Leases Are Not “Forms”
I occasionally have clients request a simple “form” lease, for various purposes ranging from commercial leases to simple residence tenants. Sometimes, a standard lease that can be purchased at any office supply or book store will suffice for simple, short-term, informal situations. However, parties to a lease must understand that the document’s terms will govern nearly every aspect of their business relationship; including and especially if the relationship sours.
Leases should be looked at with an eye toward the future, not with a focus on the present. The two questions answered by leases are 1) what do I have to do now; and 2) what happens if [insert situation] occurs. Many disputes between landlords/tenants or lessors/lessees would not arise if the parties took a few minutes to sit down together and look at the lease when they sign it.
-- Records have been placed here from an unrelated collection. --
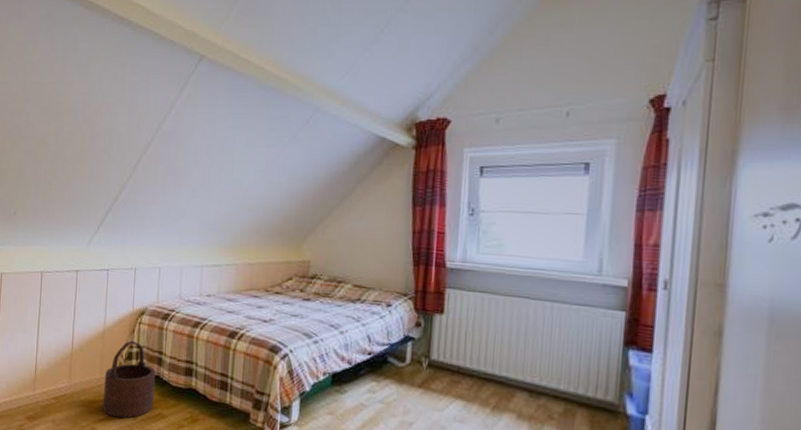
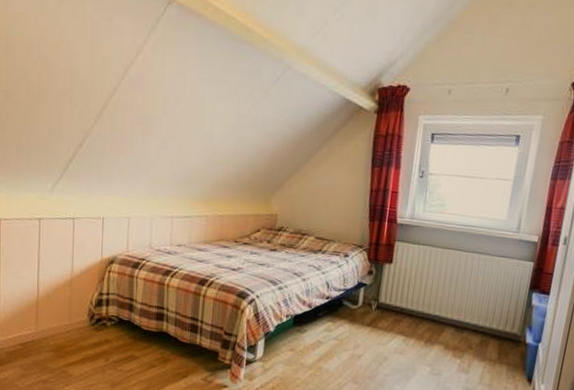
wooden bucket: present [103,341,156,418] -> none [74,288,127,361]

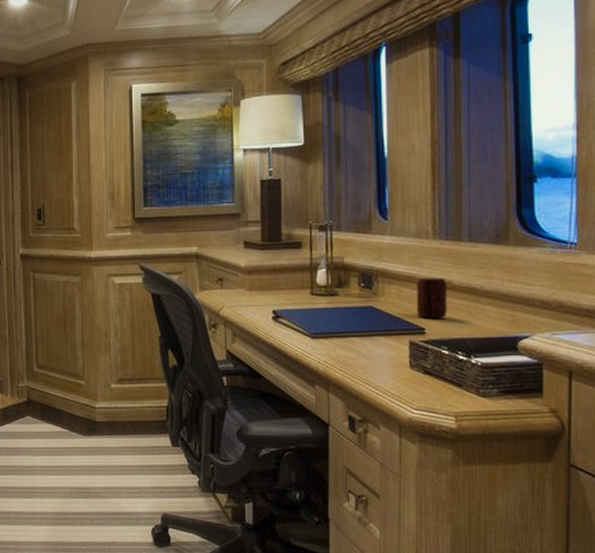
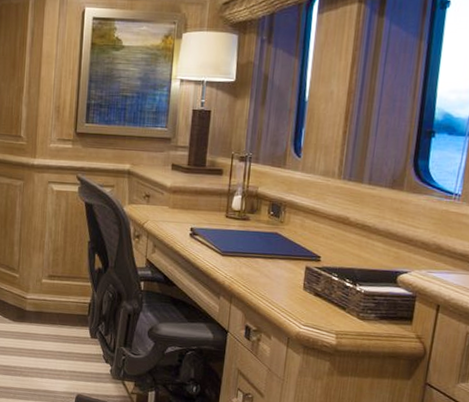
mug: present [417,277,447,319] -> none [316,212,345,249]

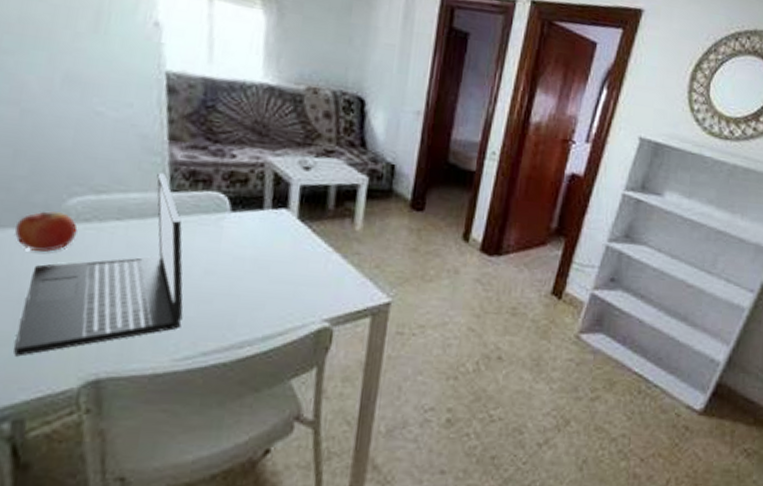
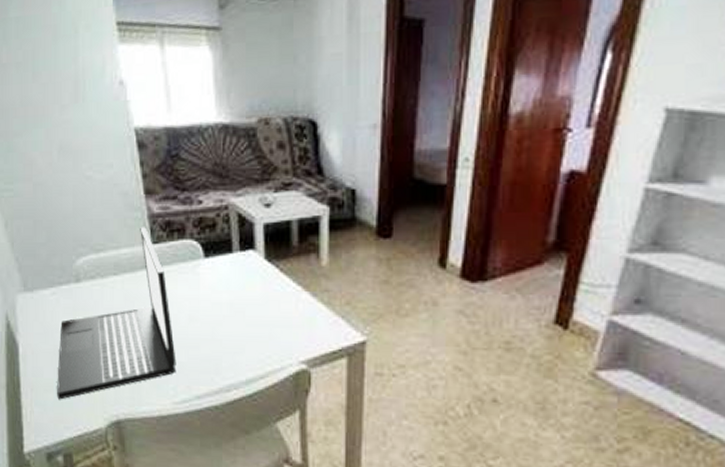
fruit: present [14,211,78,252] -> none [43,272,87,308]

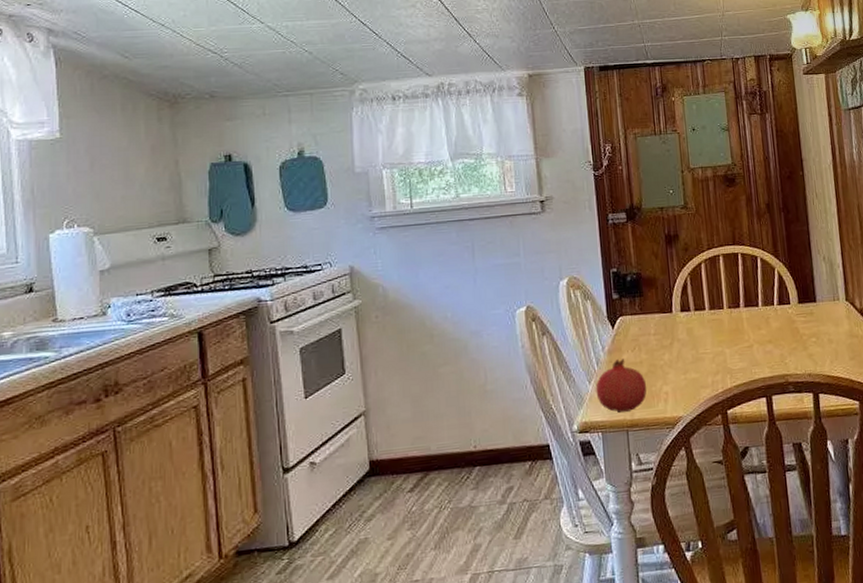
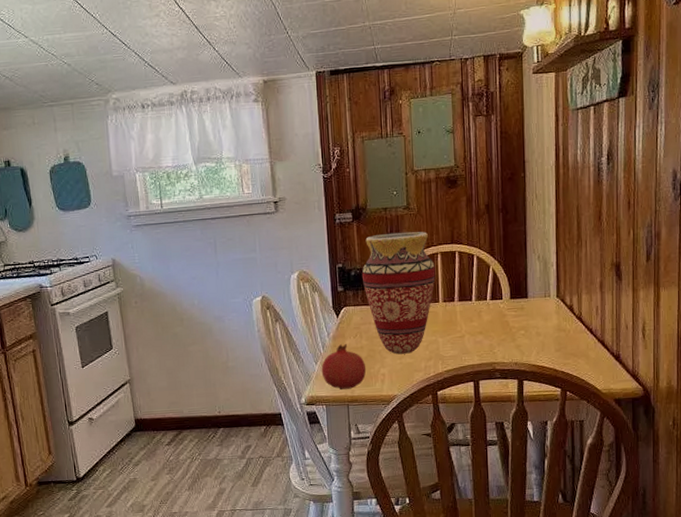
vase: none [638,232,719,369] -> present [361,231,436,355]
Before signing a lease, parties should both understand the agreement, consequences if the terms can’t be met, and discuss dispute resolution procedures to be utilized if the parties do not want the lease to terminate without some effort to cure the breach. It is worthwhile to invest some time and funds with a lawyer at the beginning of the relationship, rather than be faced with a crisis situation where
- a large retainer may be required to send demand letters mandated by a lease,
- evict a delinquent tenant,
- repossess equipment,
- engage in arbitration,
- or take other formal steps to enforce the lease.
And all this happening at a time when lease payments haven’t been received for some period of time. Leases, like many legal documents, govern your business and specify what happens during crisis. Give these important instruments their due consideration.